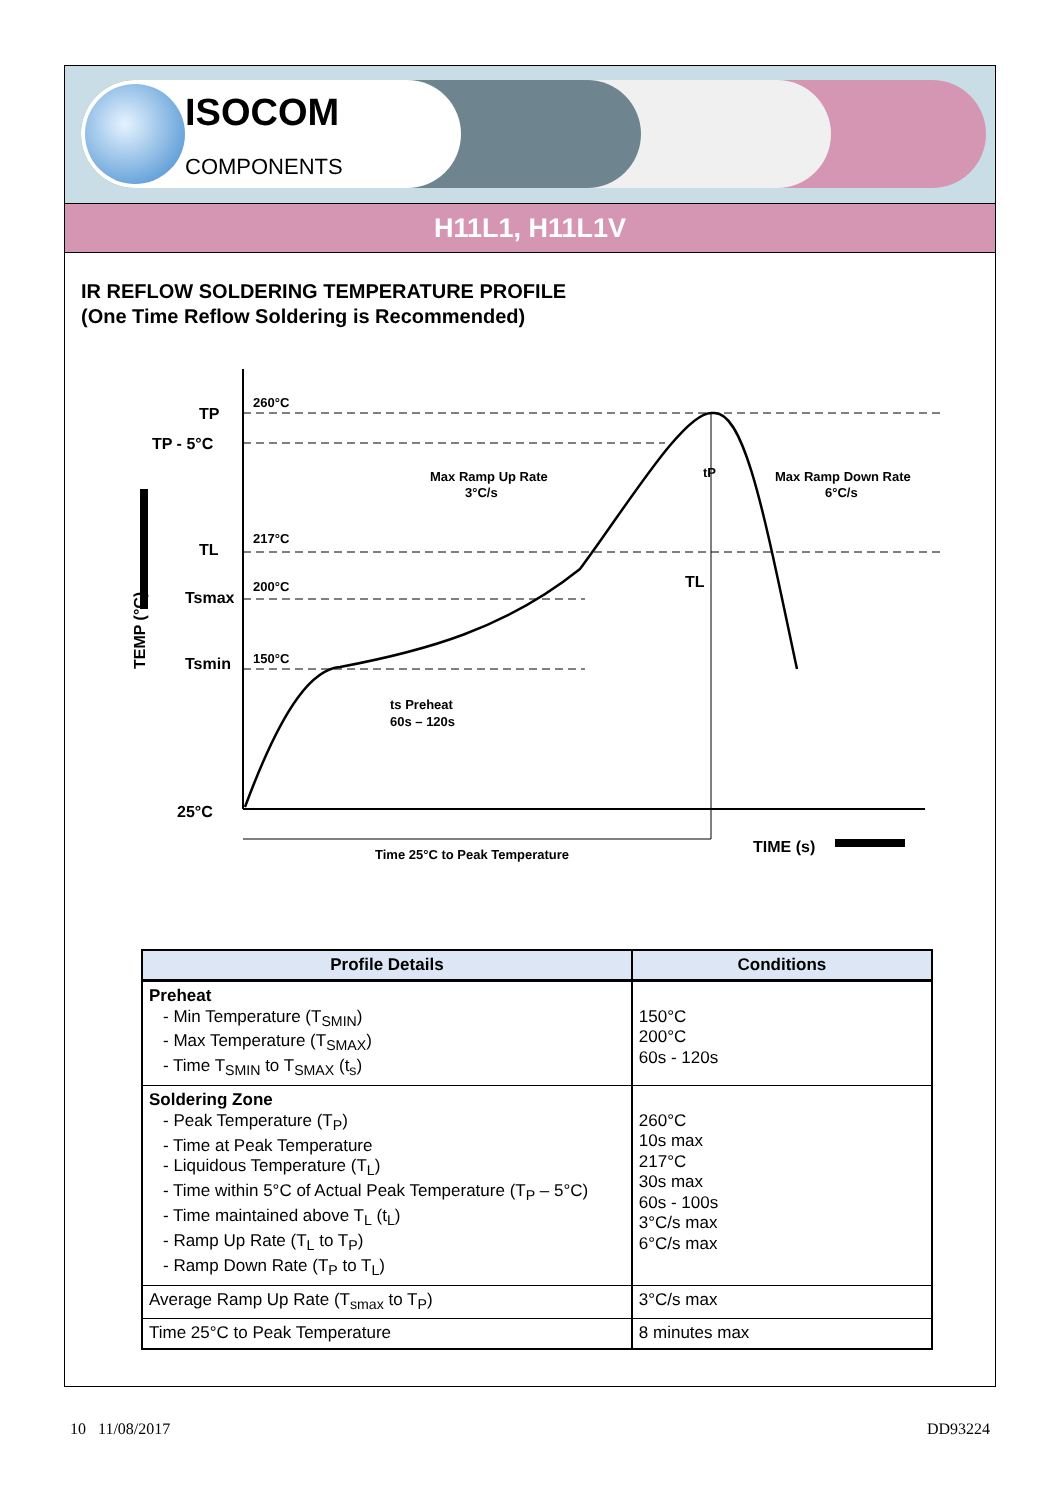ISOCOM
COMPONENTS
H11L1, H11L1V
IR REFLOW SOLDERING TEMPERATURE PROFILE
(One Time Reflow Soldering is Recommended)
260°C
217°C
200°C
150°C
TP
TP - 5°C
TL
Tsmax
Tsmin
25°C
Max Ramp Up Rate
3°C/s
Max Ramp Down Rate
6°C/s
tP
TL
ts Preheat
60s – 120s
Time 25°C to Peak Temperature
TIME (s)
TEMP (°C)
| Profile Details | Conditions |
| --- | --- |
| Preheat - Min Temperature (T<sub>SMIN</sub>) - Max Temperature (T<sub>SMAX</sub>) - Time T<sub>SMIN</sub> to T<sub>SMAX</sub> (t<sub>s</sub>) | 150°C 200°C 60s - 120s |
| Soldering Zone - Peak Temperature (T<sub>P</sub>) - Time at Peak Temperature - Liquidous Temperature (T<sub>L</sub>) - Time within 5°C of Actual Peak Temperature (T<sub>P</sub> – 5°C) - Time maintained above T<sub>L</sub> (t<sub>L</sub>) - Ramp Up Rate (T<sub>L</sub> to T<sub>P</sub>) - Ramp Down Rate (T<sub>P</sub> to T<sub>L</sub>) | 260°C 10s max 217°C 30s max 60s - 100s 3°C/s max 6°C/s max |
| Average Ramp Up Rate (T<sub>smax</sub> to T<sub>P</sub>) | 3°C/s max |
| Time 25°C to Peak Temperature | 8 minutes max |
10 11/08/2017 DD93224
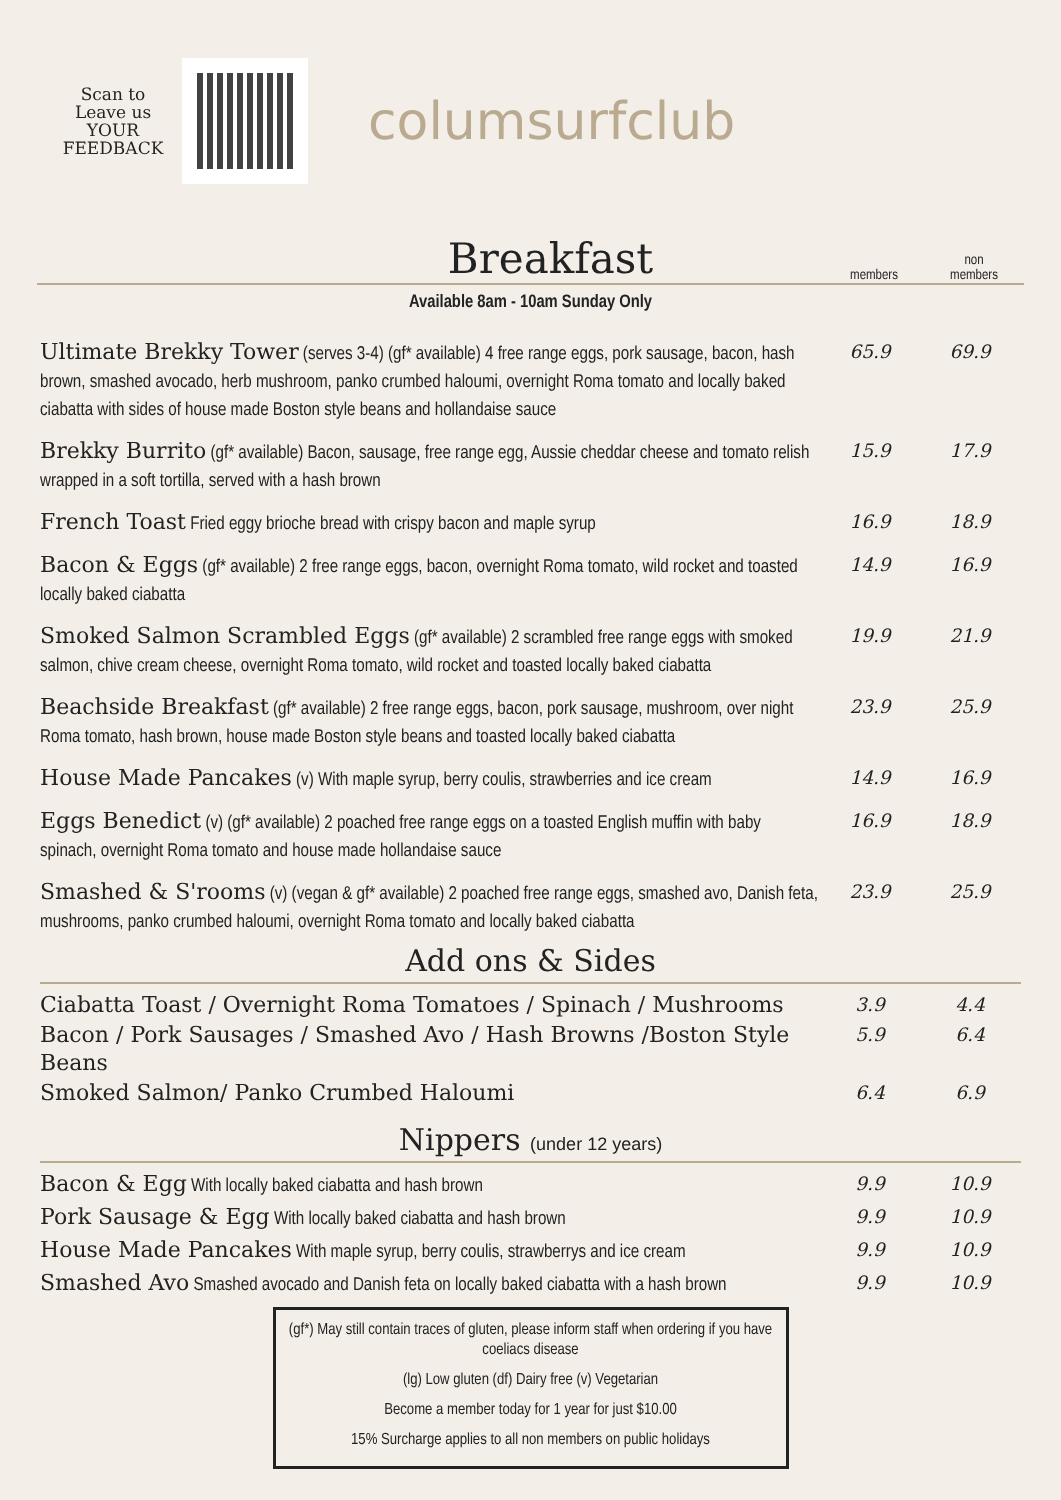Scan to
Leave us
YOUR
FEEDBACK
columsurfclub
Breakfast
members non
members
Available 8am - 10am Sunday Only
| Ultimate Brekky Tower (serves 3-4) (gf* available) 4 free range eggs, pork sausage, bacon, hash brown, smashed avocado, herb mushroom, panko crumbed haloumi, overnight Roma tomato and locally baked ciabatta with sides of house made Boston style beans and hollandaise sauce | 65.9 | 69.9 |
| Brekky Burrito (gf* available) Bacon, sausage, free range egg, Aussie cheddar cheese and tomato relish wrapped in a soft tortilla, served with a hash brown | 15.9 | 17.9 |
| French Toast Fried eggy brioche bread with crispy bacon and maple syrup | 16.9 | 18.9 |
| Bacon & Eggs (gf* available) 2 free range eggs, bacon, overnight Roma tomato, wild rocket and toasted locally baked ciabatta | 14.9 | 16.9 |
| Smoked Salmon Scrambled Eggs (gf* available) 2 scrambled free range eggs with smoked salmon, chive cream cheese, overnight Roma tomato, wild rocket and toasted locally baked ciabatta | 19.9 | 21.9 |
| Beachside Breakfast (gf* available) 2 free range eggs, bacon, pork sausage, mushroom, over night Roma tomato, hash brown, house made Boston style beans and toasted locally baked ciabatta | 23.9 | 25.9 |
| House Made Pancakes (v) With maple syrup, berry coulis, strawberries and ice cream | 14.9 | 16.9 |
| Eggs Benedict (v) (gf* available) 2 poached free range eggs on a toasted English muffin with baby spinach, overnight Roma tomato and house made hollandaise sauce | 16.9 | 18.9 |
| Smashed & S'rooms (v) (vegan & gf* available) 2 poached free range eggs, smashed avo, Danish feta, mushrooms, panko crumbed haloumi, overnight Roma tomato and locally baked ciabatta | 23.9 | 25.9 |
Add ons & Sides
| Ciabatta Toast / Overnight Roma Tomatoes / Spinach / Mushrooms | 3.9 | 4.4 |
| Bacon / Pork Sausages / Smashed Avo / Hash Browns /Boston Style Beans | 5.9 | 6.4 |
| Smoked Salmon/ Panko Crumbed Haloumi | 6.4 | 6.9 |
Nippers (under 12 years)
| Bacon & Egg With locally baked ciabatta and hash brown | 9.9 | 10.9 |
| Pork Sausage & Egg With locally baked ciabatta and hash brown | 9.9 | 10.9 |
| House Made Pancakes With maple syrup, berry coulis, strawberrys and ice cream | 9.9 | 10.9 |
| Smashed Avo Smashed avocado and Danish feta on locally baked ciabatta with a hash brown | 9.9 | 10.9 |
(gf*) May still contain traces of gluten, please inform staff when ordering if you have coeliacs disease
(lg) Low gluten (df) Dairy free (v) Vegetarian
Become a member today for 1 year for just $10.00
15% Surcharge applies to all non members on public holidays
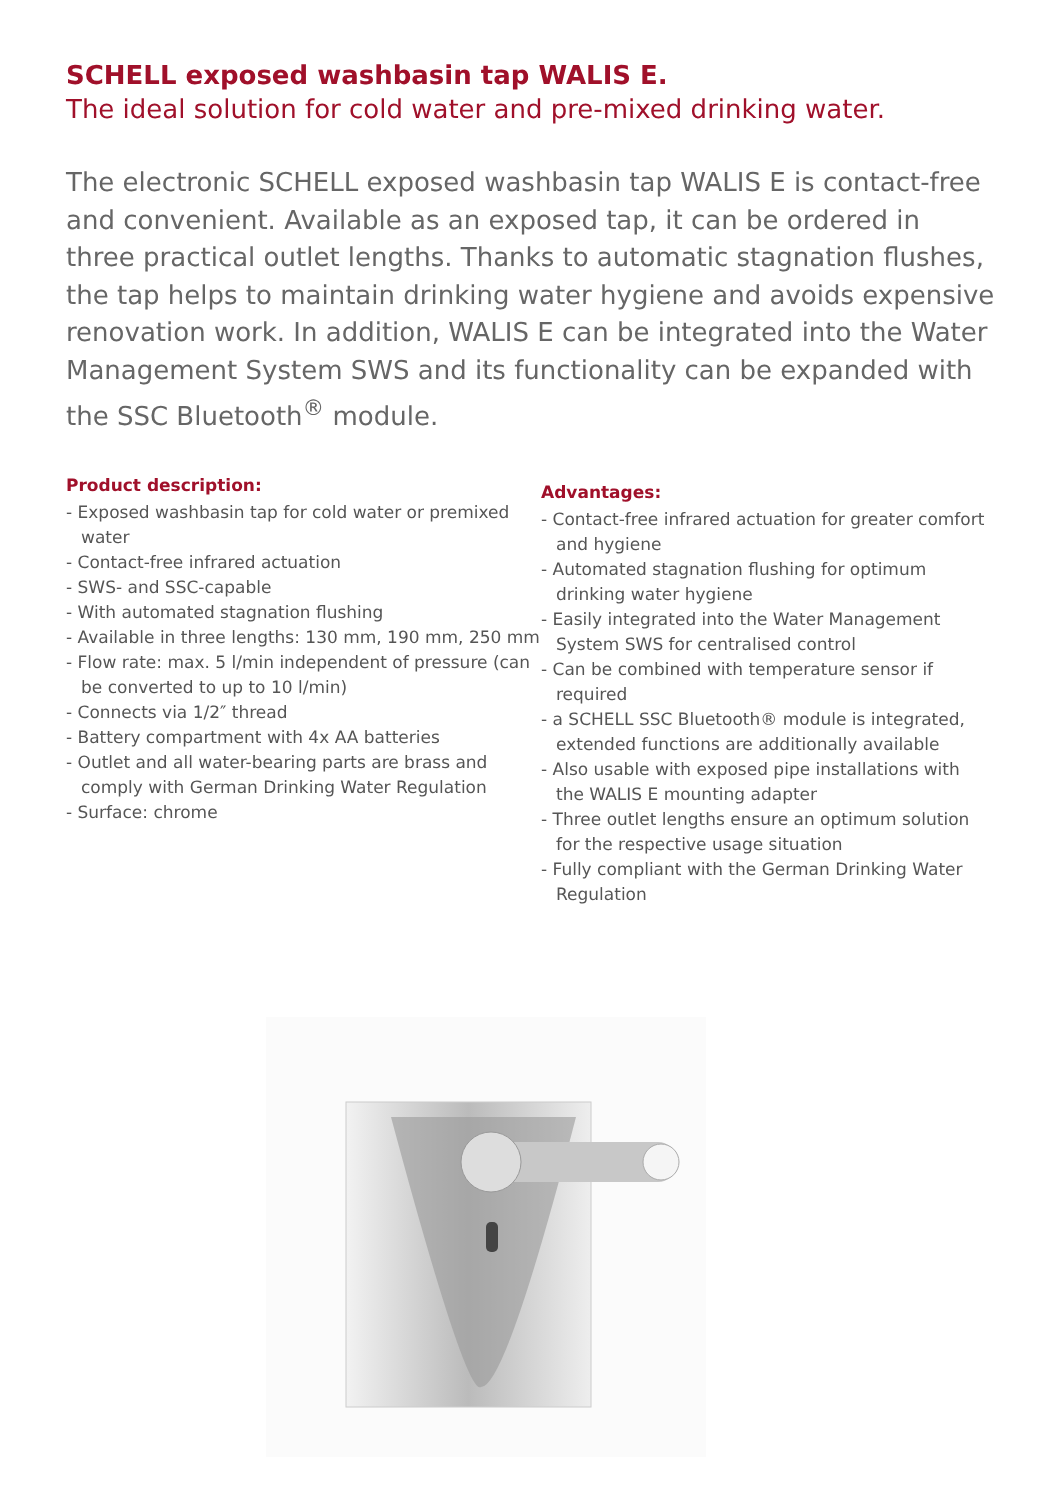SCHELL exposed washbasin tap WALIS E.
The ideal solution for cold water and pre-mixed drinking water.
The electronic SCHELL exposed washbasin tap WALIS E is contact-free and convenient. Available as an exposed tap, it can be ordered in three practical outlet lengths. Thanks to automatic stagnation flushes, the tap helps to maintain drinking water hygiene and avoids expensive renovation work. In addition, WALIS E can be integrated into the Water Management System SWS and its functionality can be expanded with the SSC Bluetooth<sup>®</sup> module.
Product description:
- Exposed washbasin tap for cold water or premixed water
- Contact-free infrared actuation
- SWS- and SSC-capable
- With automated stagnation flushing
- Available in three lengths: 130 mm, 190 mm, 250 mm
- Flow rate: max. 5 l/min independent of pressure (can be converted to up to 10 l/min)
- Connects via 1/2″ thread
- Battery compartment with 4x AA batteries
- Outlet and all water-bearing parts are brass and comply with German Drinking Water Regulation
- Surface: chrome
Advantages:
- Contact-free infrared actuation for greater comfort and hygiene
- Automated stagnation flushing for optimum drinking water hygiene
- Easily integrated into the Water Management System SWS for centralised control
- Can be combined with temperature sensor if required
- a SCHELL SSC Bluetooth® module is integrated, extended functions are additionally available
- Also usable with exposed pipe installations with the WALIS E mounting adapter
- Three outlet lengths ensure an optimum solution for the respective usage situation
- Fully compliant with the German Drinking Water Regulation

• Exercise prompt
Beginning at the line above with "Beans | 5.9 | 6.4 |" and finishing at the line with "Bacon & Egg With", return each line exactly and return nothing else.

• Result of the exercise
| Bacon / Pork Sausages / Smashed Avo / Hash Browns /Boston Style Beans | 5.9 | 6.4 |
| Smoked Salmon/ Panko Crumbed Haloumi | 6.4 | 6.9 |
Nippers (under 12 years)
| Bacon & Egg With locally baked ciabatta and hash brown | 9.9 | 10.9 |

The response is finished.